(Reading text begins)

Inflation having worked splendidly as a recovery strategy during the Great Depression, I have believed all along that we could quickly recover from the Little Depression if only we would give inflation a chance. In the Great Depression, too, there were those that argued either that monetary policy is ineffective – “you can’t push on a string” — or that it would be calamitous — causing inflation and currency debasement – or, even both. But the undeniable fact is that inflation worked; countries that left the gold standard recovered, because once currencies were detached from gold, prices could rise sufficiently to make production profitable again, thereby stimulating multiplier effects (aka supply-side increases in resource utilization) that fueled further economic expansion. And oh yes, don’t forget providing badly needed relief to debtors, relief that actually served the interests of creditors as well.

So my problem with the open letter to Bernanke is not that the letter failed to recognize the existence of a Keynesian liquidity trap or a Hawtreyan credit deadlock, but that the open letter viewed inflation as the problem when, in my estimation at any rate, inflation is the solution.

Now, it is certainly possible that, as critics of the open letter maintain, monetary policy at the zero lower bound is ineffective. However, there is evidence that QE announcements, at least initially, did raise inflation expectations as reflected in TIPS spreads. And we also know (see my paper) that for a considerable period of time (from 2008 through at least 2012) stock prices were positively correlated with inflation expectations, a correlation that one would not expect to observe under normal circumstances.

So why did the huge increase in the monetary base during the Little Depression not cause significant inflation even though monetary policy during the Great Depression clearly did raise the price level in the US and in the other countries that left the gold standard? Well, perhaps the success of monetary policy in ending the Great Depression could not be repeated under modern conditions when all currencies are already fiat currencies. It may be that, starting from an interwar gold standard inherently biased toward deflation, abandoning the gold standard created, more or less automatically, inflationary expectations that allowed prices to rise rapidly toward levels consistent with a restoration of macroeconomic equilibrium. However, in the current fiat money system in which inflation expectations have become anchored to an inflation target of 2 percent or less, no amount of money creation can budge inflation off its expected path, especially at the zero lower bound, and especially when the Fed is paying higher interest on reserves than yielded by short-term Treasuries.

Under our current inflation-targeting monetary regime, the expectation of low inflation seems to have become self-fulfilling. Without an explicit increase in the inflation target or the price-level target (or the NGDP target), the Fed cannot deliver the inflation that could provide a significant economic stimulus. So the problem, it seems to me, is not that we are stuck in a liquidity trap; the problem is that we are stuck in an inflation-targeting monetary regime.

 

Currency Wars: The Next Generation

I saw an interesting news story on the Bloomberg website today. The title sums it up pretty well. “Currency Wars Evolve With Goal of Avoiding Deflation.” Just as Lars Christensen predicted recently, nervous — and misguided — talk about currency wars is spreading fast. Here’s what it says on Bloomberg:

Currency wars are back, though this time the goal is to steal inflation, not growth.

(Reading text ends)

* Tasks for this exercise
(A) According to the passage, what happened to the countries that left the gold standard during the Great Depression?
(B) Write out the passage between "So my problem" and "is the solution.", inclusive, swapping "Bernanke" for "the Federal Reserve".
The data that comes next plays no part in this.

(Data block begins)

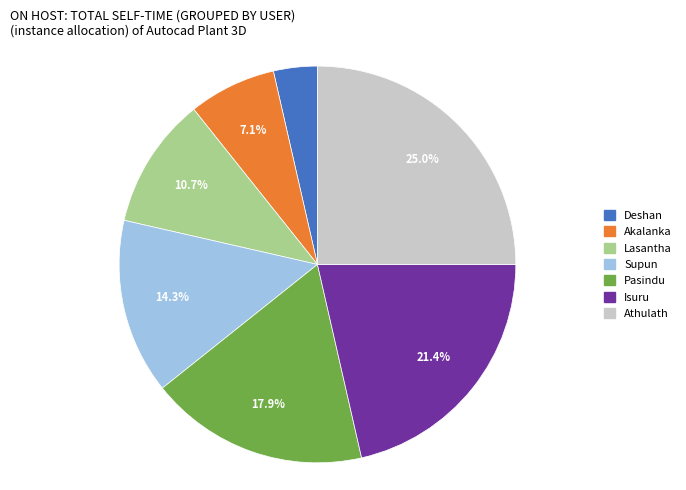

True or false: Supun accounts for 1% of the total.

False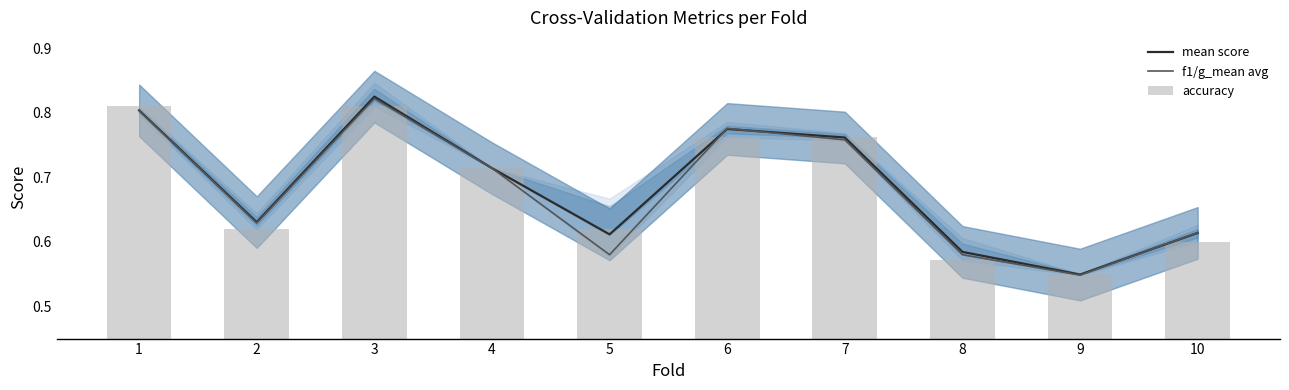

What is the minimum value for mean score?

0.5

(Data block ends)

* Solved tasks
(A) They recovered.

(B)
So my problem with the open letter to the Federal Reserve is not that the letter failed to recognize the existence of a Keynesian liquidity trap or a Hawtreyan credit deadlock, but that the open letter viewed inflation as the problem when, in my estimation at any rate, inflation is the solution.